Ive searched for and searched for answers, That I have discovered I will never find.
But I have faith that you’ll make it,
And find a reason to live once more.
You’re now a suicide survivor,
You’re not the person you were before.
By: Randall Stepp

Struggling

Well Baby Brother, Im having a shitty day today. Havent had one in a while but today hit me like a freight train. We went to the house this weekend to clean out more personal stuff before the auction. It was sooo hard to see the boxes of pictures you had stored with us a kids. This is what breaks my heart the most. Seeing these frozen memories. I will put them away in a box forever. I breaks my heart to see you as a kid and know what you did 30+ years later. All those memories I just want to shut in a closet. Im tired of dealing with your estate alone. Mom wants to hoard all of your stuff. Dad wants to avoid the situation. We argue about it. You have no idea what you did to this family. (here is the anger) Im so pissed at you for doing this. Leaving me with all this shit to take care of. The stress is unbelievable. You know we would have supported you with the cancer but WTF…..seriously, shooting yourself?!?!?!?!? Im so tired of the nightmares. Im tired of not being happy. Im tired of being alone, but I guess I always will be. Now Im an only child and when the P’rents are gone…ill be completely alone. Yeah I have a husband and kid but I dont share childhood memories with them, do I!?!?! I just need to get the estate taken care of and let the real healing begin. I cant keep going back to your house and thinking of all the memories. It takes me weeks to get back on my feet after dealing with things. I keep asking why…..why…..why. You took a piece of my heart which will never heal. I will never completely heal. This wears me down. I love you and miss you so very much.

My Dub is… Gone. (SiblingsSurvivors Guest Post)

December 17, 2017… the day my brother R.W “Dub committed suicide. He was 38, I am 34. He was my favorite person, my favorite Marine, I looked up to him in so mamy ways and feel like part of me died with him that day. I cry everyday even when I don’t realize that I’m crying tears flow down my cheeks. I pick up my phone and text him because …. I really don’t know why. I’ve tried so bard to put on a brave face for my parents, my Kids and my husband but i juat cry.
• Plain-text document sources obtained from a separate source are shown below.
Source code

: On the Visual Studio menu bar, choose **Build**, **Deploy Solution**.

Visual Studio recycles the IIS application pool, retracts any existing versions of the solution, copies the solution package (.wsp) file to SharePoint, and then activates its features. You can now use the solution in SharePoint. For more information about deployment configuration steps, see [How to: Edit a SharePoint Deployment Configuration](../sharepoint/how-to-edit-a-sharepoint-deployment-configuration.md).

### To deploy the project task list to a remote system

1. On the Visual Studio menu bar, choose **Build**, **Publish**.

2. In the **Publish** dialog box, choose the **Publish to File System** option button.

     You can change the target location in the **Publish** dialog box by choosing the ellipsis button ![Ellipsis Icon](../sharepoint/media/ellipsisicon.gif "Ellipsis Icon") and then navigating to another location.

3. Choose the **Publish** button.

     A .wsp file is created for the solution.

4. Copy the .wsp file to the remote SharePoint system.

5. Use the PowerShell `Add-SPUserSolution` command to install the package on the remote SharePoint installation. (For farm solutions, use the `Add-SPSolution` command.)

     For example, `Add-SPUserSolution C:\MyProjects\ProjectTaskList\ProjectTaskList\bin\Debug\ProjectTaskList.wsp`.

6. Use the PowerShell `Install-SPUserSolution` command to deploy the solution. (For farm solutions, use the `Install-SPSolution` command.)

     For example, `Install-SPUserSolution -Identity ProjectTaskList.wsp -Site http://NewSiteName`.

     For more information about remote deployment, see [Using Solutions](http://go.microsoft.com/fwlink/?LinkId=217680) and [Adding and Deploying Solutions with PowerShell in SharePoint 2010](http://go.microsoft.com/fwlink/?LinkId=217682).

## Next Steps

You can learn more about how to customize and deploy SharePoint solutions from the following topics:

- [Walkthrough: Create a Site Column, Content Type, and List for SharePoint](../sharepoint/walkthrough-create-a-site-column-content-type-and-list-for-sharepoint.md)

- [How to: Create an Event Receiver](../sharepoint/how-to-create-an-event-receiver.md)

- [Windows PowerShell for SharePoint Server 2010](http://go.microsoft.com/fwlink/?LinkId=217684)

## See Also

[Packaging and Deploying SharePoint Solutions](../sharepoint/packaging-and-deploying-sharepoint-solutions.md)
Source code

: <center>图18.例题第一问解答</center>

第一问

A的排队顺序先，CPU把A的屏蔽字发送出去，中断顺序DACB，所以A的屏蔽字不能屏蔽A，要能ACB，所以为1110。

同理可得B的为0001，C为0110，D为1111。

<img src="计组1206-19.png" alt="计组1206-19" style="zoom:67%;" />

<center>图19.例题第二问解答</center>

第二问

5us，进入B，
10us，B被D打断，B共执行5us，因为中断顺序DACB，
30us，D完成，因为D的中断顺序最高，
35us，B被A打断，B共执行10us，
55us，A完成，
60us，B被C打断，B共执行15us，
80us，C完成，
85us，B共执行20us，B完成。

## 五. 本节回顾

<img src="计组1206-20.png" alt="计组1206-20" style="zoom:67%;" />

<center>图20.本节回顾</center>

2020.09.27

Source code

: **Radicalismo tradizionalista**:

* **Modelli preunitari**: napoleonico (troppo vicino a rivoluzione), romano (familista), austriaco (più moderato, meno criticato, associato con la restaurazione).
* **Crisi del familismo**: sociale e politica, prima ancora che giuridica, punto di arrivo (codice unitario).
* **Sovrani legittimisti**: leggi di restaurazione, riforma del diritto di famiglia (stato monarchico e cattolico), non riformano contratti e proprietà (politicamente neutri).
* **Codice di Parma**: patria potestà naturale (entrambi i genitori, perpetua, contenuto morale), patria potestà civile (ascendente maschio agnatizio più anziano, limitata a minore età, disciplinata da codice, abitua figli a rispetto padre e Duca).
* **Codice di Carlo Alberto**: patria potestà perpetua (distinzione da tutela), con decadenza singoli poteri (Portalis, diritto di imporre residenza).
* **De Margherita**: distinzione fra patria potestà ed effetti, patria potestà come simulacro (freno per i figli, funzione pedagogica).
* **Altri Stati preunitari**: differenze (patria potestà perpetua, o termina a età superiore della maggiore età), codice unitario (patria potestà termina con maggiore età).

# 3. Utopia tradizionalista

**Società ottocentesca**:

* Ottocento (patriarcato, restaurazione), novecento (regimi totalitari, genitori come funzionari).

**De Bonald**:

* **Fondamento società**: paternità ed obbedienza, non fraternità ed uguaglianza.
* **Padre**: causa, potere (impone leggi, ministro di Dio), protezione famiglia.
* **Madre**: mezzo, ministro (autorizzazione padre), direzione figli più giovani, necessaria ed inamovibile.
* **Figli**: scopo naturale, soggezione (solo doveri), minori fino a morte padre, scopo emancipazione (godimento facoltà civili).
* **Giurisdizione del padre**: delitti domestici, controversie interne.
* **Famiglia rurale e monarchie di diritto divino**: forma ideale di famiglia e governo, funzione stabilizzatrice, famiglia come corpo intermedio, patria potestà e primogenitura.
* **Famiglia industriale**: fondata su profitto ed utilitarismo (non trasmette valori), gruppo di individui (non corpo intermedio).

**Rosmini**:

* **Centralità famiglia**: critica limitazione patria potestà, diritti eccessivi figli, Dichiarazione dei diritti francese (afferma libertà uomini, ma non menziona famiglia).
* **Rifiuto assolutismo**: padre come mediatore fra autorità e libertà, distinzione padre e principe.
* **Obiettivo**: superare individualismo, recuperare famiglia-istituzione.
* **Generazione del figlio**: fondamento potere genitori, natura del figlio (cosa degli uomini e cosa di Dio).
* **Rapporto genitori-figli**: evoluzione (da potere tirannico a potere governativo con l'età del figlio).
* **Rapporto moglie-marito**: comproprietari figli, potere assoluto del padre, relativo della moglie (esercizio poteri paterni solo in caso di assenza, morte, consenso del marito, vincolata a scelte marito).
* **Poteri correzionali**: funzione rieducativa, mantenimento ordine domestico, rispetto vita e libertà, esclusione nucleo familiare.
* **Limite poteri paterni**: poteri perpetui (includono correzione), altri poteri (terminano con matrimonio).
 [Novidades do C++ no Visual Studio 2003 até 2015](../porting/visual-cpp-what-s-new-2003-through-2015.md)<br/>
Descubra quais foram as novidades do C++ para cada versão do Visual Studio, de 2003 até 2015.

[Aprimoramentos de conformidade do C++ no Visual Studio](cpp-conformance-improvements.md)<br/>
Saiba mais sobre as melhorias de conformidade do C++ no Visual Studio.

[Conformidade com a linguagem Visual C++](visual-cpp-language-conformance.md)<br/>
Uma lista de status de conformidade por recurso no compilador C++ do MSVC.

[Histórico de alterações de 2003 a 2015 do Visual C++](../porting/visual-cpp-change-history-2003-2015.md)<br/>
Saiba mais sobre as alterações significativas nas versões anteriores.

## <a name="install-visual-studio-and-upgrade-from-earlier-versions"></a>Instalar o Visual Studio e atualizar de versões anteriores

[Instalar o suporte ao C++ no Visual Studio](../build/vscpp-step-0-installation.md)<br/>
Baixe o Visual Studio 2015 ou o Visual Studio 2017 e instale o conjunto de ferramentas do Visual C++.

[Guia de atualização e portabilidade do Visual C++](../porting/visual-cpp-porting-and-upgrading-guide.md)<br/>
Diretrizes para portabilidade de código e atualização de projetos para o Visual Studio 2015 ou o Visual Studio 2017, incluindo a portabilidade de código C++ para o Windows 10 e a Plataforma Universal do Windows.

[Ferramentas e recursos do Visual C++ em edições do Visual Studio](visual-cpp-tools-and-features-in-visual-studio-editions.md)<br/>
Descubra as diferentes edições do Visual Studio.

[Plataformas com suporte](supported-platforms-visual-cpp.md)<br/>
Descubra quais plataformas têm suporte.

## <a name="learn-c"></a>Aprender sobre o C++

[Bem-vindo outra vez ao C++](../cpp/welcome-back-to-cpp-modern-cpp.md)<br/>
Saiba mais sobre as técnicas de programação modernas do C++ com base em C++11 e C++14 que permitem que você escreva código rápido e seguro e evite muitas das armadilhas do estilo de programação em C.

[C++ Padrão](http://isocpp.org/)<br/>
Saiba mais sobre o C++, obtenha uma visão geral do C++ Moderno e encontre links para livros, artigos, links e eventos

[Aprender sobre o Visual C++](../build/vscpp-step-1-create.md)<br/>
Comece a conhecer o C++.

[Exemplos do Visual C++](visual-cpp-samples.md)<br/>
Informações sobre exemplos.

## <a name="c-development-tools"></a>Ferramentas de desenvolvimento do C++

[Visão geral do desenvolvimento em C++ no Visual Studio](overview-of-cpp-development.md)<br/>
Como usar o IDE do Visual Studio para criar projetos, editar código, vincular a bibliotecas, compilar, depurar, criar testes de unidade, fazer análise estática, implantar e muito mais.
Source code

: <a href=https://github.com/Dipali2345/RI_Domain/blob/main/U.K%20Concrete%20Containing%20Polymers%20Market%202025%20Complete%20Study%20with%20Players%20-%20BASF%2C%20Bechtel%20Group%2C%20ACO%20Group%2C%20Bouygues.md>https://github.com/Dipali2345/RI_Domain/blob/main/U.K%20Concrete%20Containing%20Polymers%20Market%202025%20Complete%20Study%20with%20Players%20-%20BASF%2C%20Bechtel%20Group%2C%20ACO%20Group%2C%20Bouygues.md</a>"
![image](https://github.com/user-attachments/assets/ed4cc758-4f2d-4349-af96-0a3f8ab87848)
Im unsure how go throughout my life when he should be here, he was teaching my about facial hair because my son so wanted to grow a magnificent Beard like uncle Dub. He was teaching my 4 year old How to write his name Via video chat…. She doesn’t understand why he didn’t take his phone. We had plans, See he’s gonna be a daddy next month and we were going to go to D.C. before the baby arrived. I feel so many things, I’m hurt mad, I’m heartbroken, I’m glad he’s no longer fighting the inner demons we didn’t know he had. I’m hopeful that he’s found peace but all at the sametime I feel like I’ll never be whole again. I talked with him Just hours before he took his life and had no idea he was feeling this way. I feel guilty for not knowing, for not being there for him, for letting him feel so alone and depressed that he felt this is what was best. I know as a FR Marine he has seen and done so many unimaginable things that the PTSD was far to much. But my heart is broken because I need him. See pur Dad has ALS and is terminal…. He was supposed to be here to stand by my side when our dad passes. I feel alone. He was my bad ass Marine big brother and always knew what to do… How do I pick up the pieces of what’s left of my heart and carry on? It’s been 3 months and I feel like I cry subconsciously… 24-7. Everything reminds me of him ,but why wouldnt it he has always been a major roll in my life. A daily call or text, seen something he’d like…. He was my Dub and now he’s gone.
Reading over some of the post here I see that this pain may never subside. I’m not 100 % sure what I was looking for but write this down may help so why not vent and put it into word where no one pity’s me or judges me. Thank you for any thoughts or prayers youcould send my way!